State of Comic Retailing, Seattle edition
We love the The Stranger. This probably isn’t news, as we have mentioned our beloved weekly several times. And through various events, like Harvey Pekar at Town Hall or Los Bros Hernandez at Fantagraphics, we’ve seen the same friendly face representing our paper of choice.
Paul Constant is awesome. He is knowledgable and varied in the books that he reviews, and obviously has some respectable literary chops. But this week, while reading Constant Reader, I started to bang my head on my desk after reading his piece. Constant started off benignly enough, bringing up some recycled points about the average superhero comics reader and how the overall face of comics are changing. And then he went there.
He brought up the overwhelming awesome contained within the mecca-type indie comic book store. You know, the notoriously awesome ones like Rocketship and Comic Relief.
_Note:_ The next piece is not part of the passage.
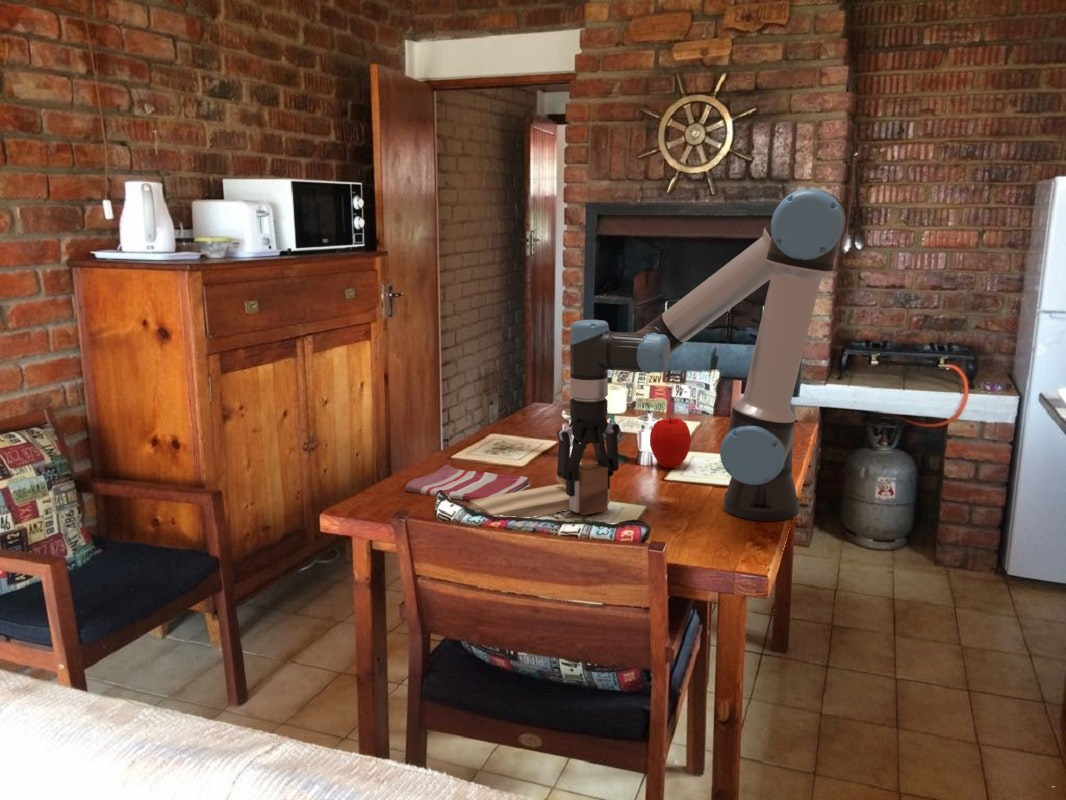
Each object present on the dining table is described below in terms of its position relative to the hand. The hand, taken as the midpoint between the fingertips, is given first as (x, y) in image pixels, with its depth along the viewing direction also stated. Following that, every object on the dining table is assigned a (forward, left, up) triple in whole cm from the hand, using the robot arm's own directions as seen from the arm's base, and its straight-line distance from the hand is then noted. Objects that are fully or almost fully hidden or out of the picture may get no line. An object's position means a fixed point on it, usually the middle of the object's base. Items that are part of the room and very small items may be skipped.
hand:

These stores are special because of how different they are from your average shop. And then he bashed on the small Seattle’s chain Zanadu. My physical reaction to his observation was eye-rolling and scoffing:
Once, when I brought an attractive female friend into the store, she was twice approached by slavering male customers and asked if she needed help finding anything.
For the record, after the gazillion trips I’ve made to this particular store I can say I’ve never ever felt objectified or out of place. I’ve been able to talk shop with the female employees. I’ve been able to have special orders placed for me.
Further, I’ve lived in cultural wastelands where the local comic shop was so abysmal that I resorted to online shopping. Too many gaming nerds, too little selection, and too many weird looks left me running away, never to be seen again.
We comic readers in Seattle are lucky. We have enough decent shops to have a selection, an even better Fantagraphics gallery, and a smart comic loving audience. What’s to hate on, Mr. Constant?